BMC struct biol, BioMed Central Ltd, Volume 13, Number Suppl 1, p.S10 (2013)


Background: Conformational flexibility creates errors in the comparison of protein structures. Even small changes in backbone or sidechain conformation can radically alter the shape of ligand binding cavities. These changes can cause structure comparison programs to overlook functionally related proteins with remote evolutionary similarities, and cause others to incorrectly conclude that closely related proteins have different binding preferences, when their specificities are actually similar. Towards the latter effort, this paper applies protein structure prediction algorithms to enhance the classification of homologous proteins according to their binding preferences, despite radical conformational differences. Methods: Specifically, structure prediction algorithms can be used to remodel existing structures against the same template. This process can return proteins in very different conformations to similar, objectively comparable states.
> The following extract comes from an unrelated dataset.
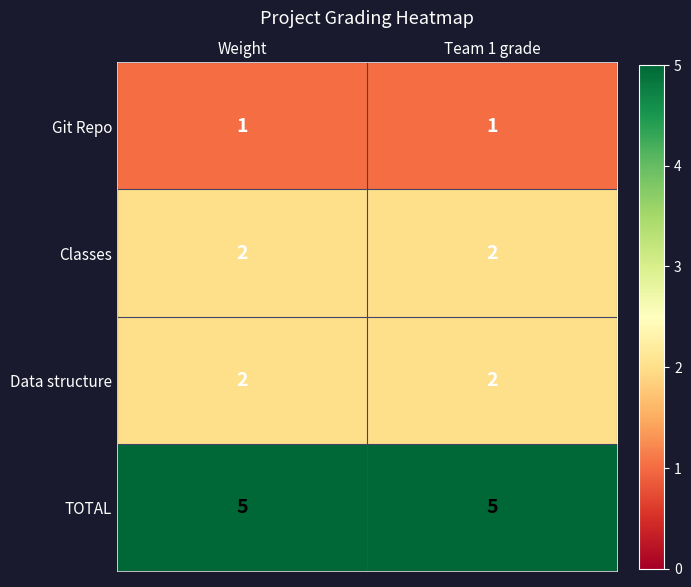

Count the number of data series in this chart.

4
Operating on close homologs exploits the accuracy of structure predictions on closely related proteins, but structure prediction is often a nondeterministic process. Identical inputs can generate subtly different models with very different binding cavities that make structure comparison difficult. We present a first method to mitigate such errors, called medial remodeling, that examines a large number of predicted structures to eliminate extreme models of the same binding cavity. Results: Our results, on the enolase and tyrosine kinase superfamilies, demonstrate that remodeling can enable proteins in very different conformations to be returned to states that can be objectively compared. Structures that would have been erroneously classified as having different binding preferences were often correctly classified after remodeling, while structures that would have been correctly classified as having different binding preferences almost always remained distinct. The enolase superfamily, which exhibited less sequential diversity than the tyrosine kinase superfamily, was classified more accurately after remodeling than the tyrosine kinases. Medial remodeling reduced errors from models with unusual perturbations that distort the shape of the binding site, enhancing classification accuracy.